I. Dans quels cas un partage judiciaire peut-il être demandé ?
L’article 840 du Code civil énonce, de manière limitative, les trois cas dans lesquels le partage se fait en justice, à savoir :
- lorsqu’un indivisaire refuse de consentir au partage amiable ;
- lorsqu’il s’élève des contestations sur la manière d’y procéder ou de le terminer ;
- lorsque le partage amiable n’a pas été autorisé par le juge en cas de représentation d’un indivisaire défaillant (C. civ., 837 ) ou n’a pas été approuvé par le conseil de famille en présence d’un indivisaire protégé ou présumé absent (C. civ., art. 836 ).
II. Quel est le Tribunal compétent ?
C’est le tribunal judiciaire du lieu d’ouverture de la succession qui est compétent pour connaître de toutes les difficultés qui s’élèvent à l’occasion de l’action en partage qu’elles soient relatives au principe même du partage, aux conditions de sa réalisation, ou à ses suites.
III. Quelle est la procédure et quelles sont les missions de votre avocat ? Avocat pour partage judiciaire de successions
L’action en partage judiciaire nécessite une assignation.
Le tribunal saisi ordonne le partage, s’il peut avoir lieu, ou la vente par licitation, si les biens ne peuvent être facilement partagés ou attribués (C. pr. civ., art. 1361 ). Lorsque le partage est ordonné, la procédure dépend de la complexité des opérations de partage à réaliser.
Dans les situations simples, le tribunal prononce le partage. Il peut recourir aux services d’un expert pour procéder à l’estimation des biens ou la composition des lots (C. pr. civ., art. 1362 ). Le tribunal peut désigner un notaire chargé de dresser l’acte constatant le partage (C. pr. civ., art. 1361 , al. 2).
Dans les situations patrimoniales plus complexes, le tribunal doit obligatoirement désigner un notaire pour procéder aux opérations de partage et commet un juge pour surveiller ces opérations (C. pr. civ., art. 1364 ).
Le notaire est choisi par les copartageants et, à défaut d’accord, par le tribunal (C. pr. civ., art. 1364 , al. 2).
Le notaire, une fois désigné, dispose d’un délai d’un an pour dresser l’état liquidatif (C. pr. civ., art. 1368 ). Ce délai pour lequel des causes de suspension sont prévues par l’article 1369 du Code de procédure civile, peut, mais uniquement si la complexité des opérations de partage le justifie, être prorogé pour une durée maximale d’un an par le juge commis saisi sur demande du notaire ou sur requête d’un copartageant (C. pr. civ., art. 1370 ).

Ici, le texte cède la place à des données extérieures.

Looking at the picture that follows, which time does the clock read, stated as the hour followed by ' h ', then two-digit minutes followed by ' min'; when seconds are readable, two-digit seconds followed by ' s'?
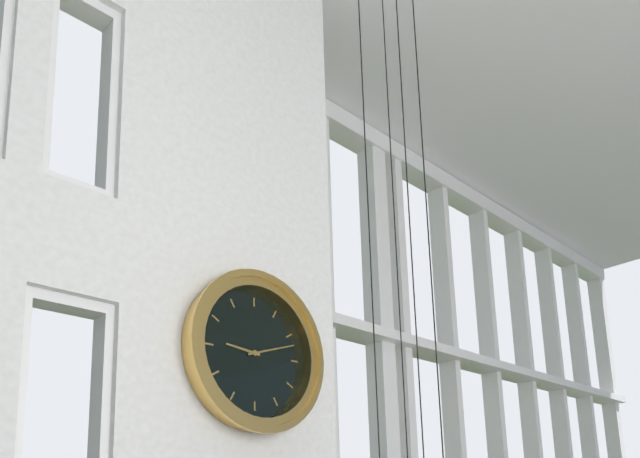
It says 9 h 12 min
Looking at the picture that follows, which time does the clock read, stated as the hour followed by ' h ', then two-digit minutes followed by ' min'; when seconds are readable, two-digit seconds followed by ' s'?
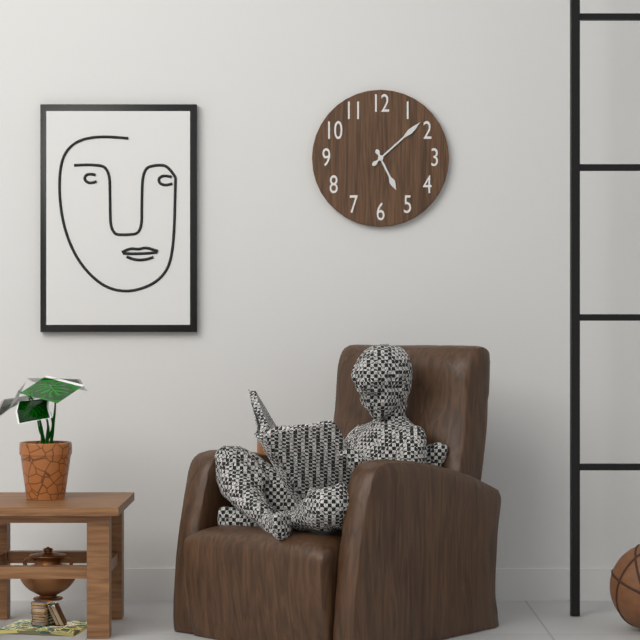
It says 5 h 08 min
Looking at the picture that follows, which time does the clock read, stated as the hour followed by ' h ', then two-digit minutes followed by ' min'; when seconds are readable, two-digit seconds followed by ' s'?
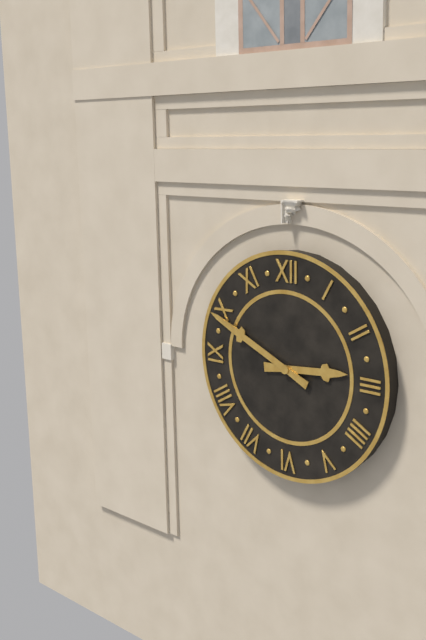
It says 2 h 49 min
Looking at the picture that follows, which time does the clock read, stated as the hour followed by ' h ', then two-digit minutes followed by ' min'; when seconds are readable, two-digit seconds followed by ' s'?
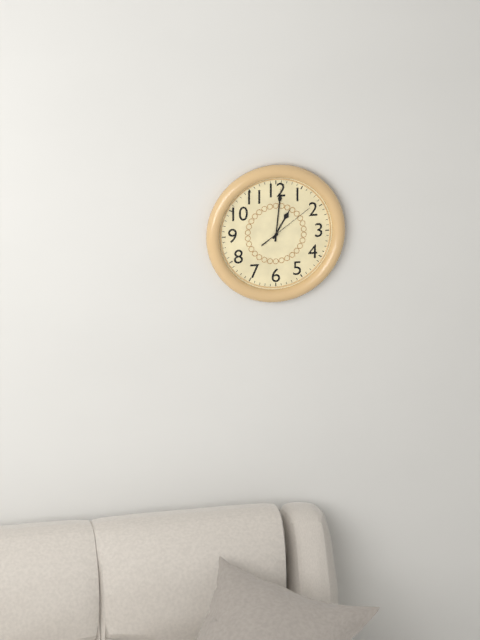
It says 1 h 01 min 09 s
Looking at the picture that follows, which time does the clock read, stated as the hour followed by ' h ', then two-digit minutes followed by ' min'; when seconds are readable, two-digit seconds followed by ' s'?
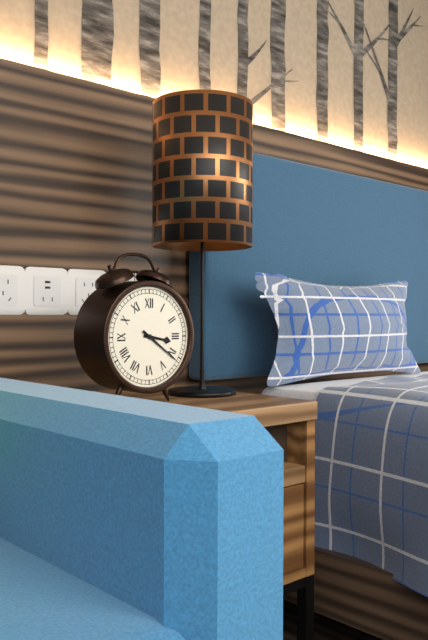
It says 3 h 21 min
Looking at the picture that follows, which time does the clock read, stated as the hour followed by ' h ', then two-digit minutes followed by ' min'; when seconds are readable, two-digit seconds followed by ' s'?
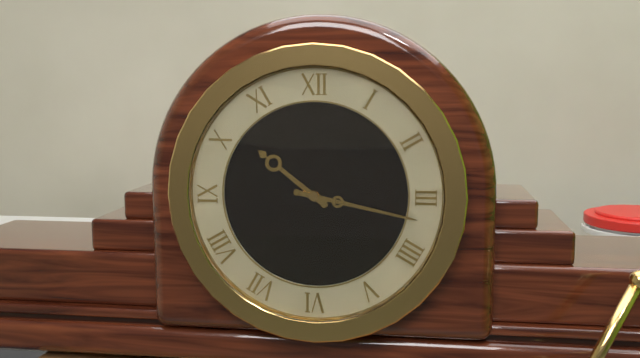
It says 10 h 17 min
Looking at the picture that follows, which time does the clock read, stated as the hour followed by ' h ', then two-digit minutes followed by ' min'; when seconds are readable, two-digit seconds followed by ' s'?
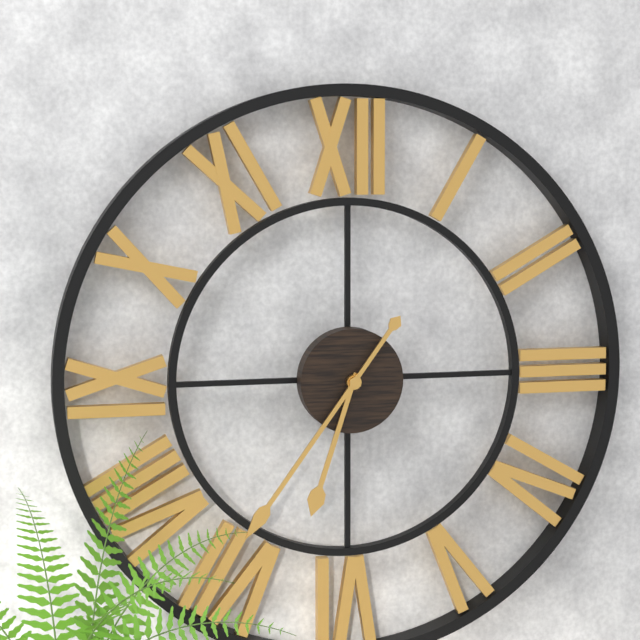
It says 6 h 36 min
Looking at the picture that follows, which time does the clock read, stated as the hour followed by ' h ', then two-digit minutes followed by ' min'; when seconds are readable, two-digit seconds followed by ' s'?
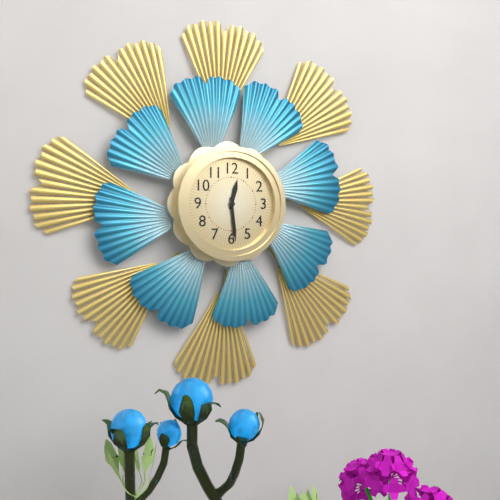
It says 12 h 29 min
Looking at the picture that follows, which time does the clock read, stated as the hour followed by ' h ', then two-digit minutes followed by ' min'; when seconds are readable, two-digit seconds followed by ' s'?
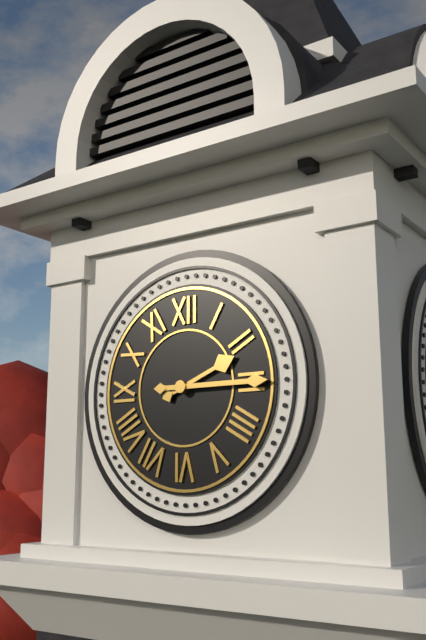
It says 2 h 15 min
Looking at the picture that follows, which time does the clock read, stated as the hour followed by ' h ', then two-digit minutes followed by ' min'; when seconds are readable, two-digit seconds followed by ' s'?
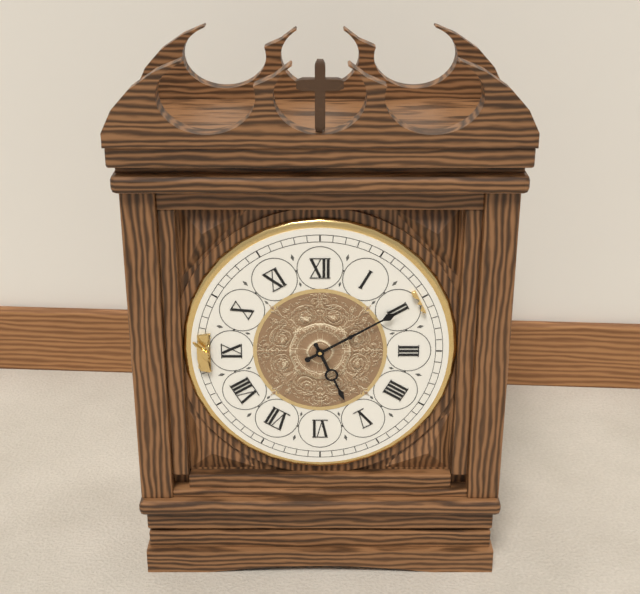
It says 5 h 10 min
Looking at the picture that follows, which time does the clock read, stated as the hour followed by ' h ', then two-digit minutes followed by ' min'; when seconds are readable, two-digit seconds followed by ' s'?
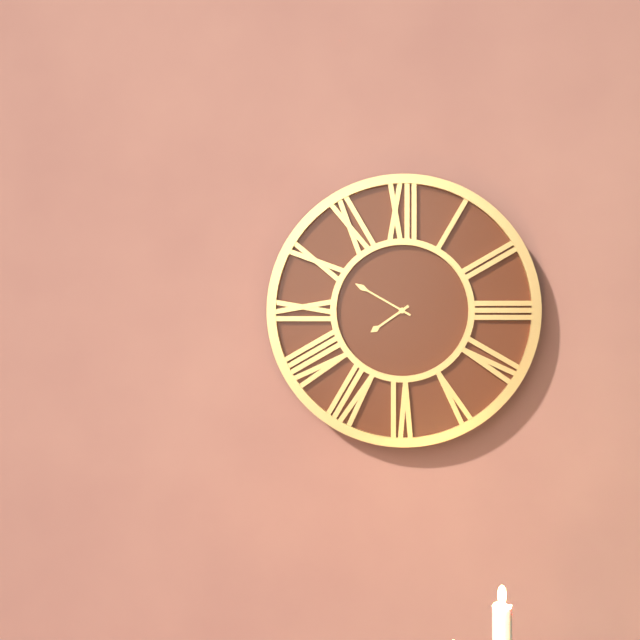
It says 7 h 50 min
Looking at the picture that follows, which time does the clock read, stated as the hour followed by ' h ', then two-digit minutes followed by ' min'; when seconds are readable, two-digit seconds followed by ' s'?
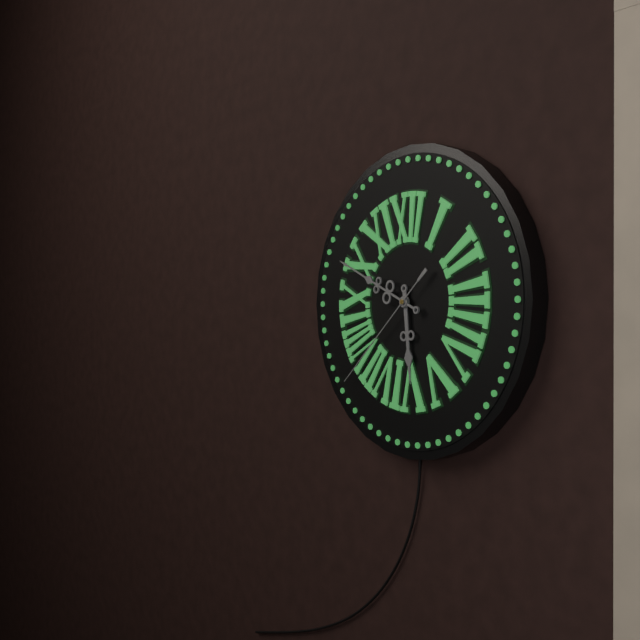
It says 5 h 49 min 38 s
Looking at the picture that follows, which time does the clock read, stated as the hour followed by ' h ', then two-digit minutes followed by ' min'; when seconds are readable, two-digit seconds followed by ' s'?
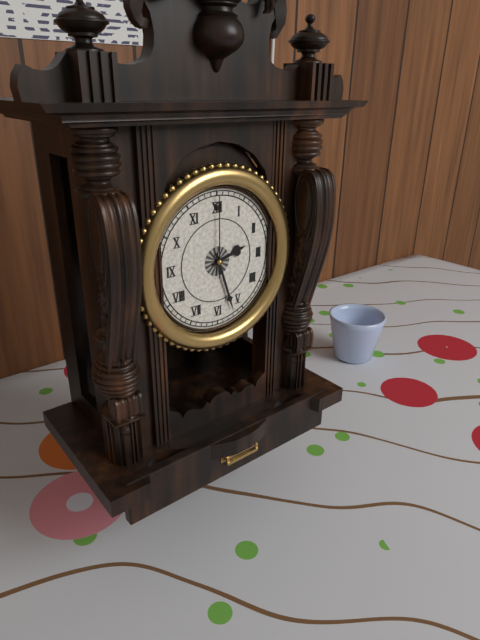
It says 2 h 27 min 00 s
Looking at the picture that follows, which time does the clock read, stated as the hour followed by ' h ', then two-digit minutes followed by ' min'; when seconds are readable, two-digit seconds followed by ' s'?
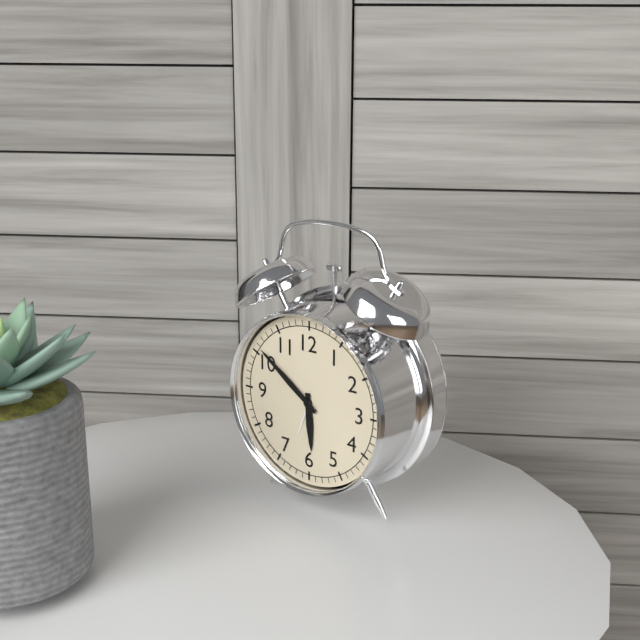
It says 5 h 51 min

L’article 841-1 du Code civil prévoit également que le notaire a le pouvoir de mettre l’indivisaire inerte en demeure de se faire représenter. Si l’indivisaire n’a pas désigné un mandataire dans un délai de trois mois après la mise en demeure, le notaire peut demander au juge de désigner une personne qualifiée qui représentera le défaillant jusqu’à la fin des opérations de partage.
Votre avocat pour partage judiciaire de successions est compétent pour rédiger l’assignation nécessaire au démarrage de la procédure. Egalement, il sera compétent pour assurer les échanges nécessaires au bon déroulement de la procédure, dont notamment avec le notaire désigné.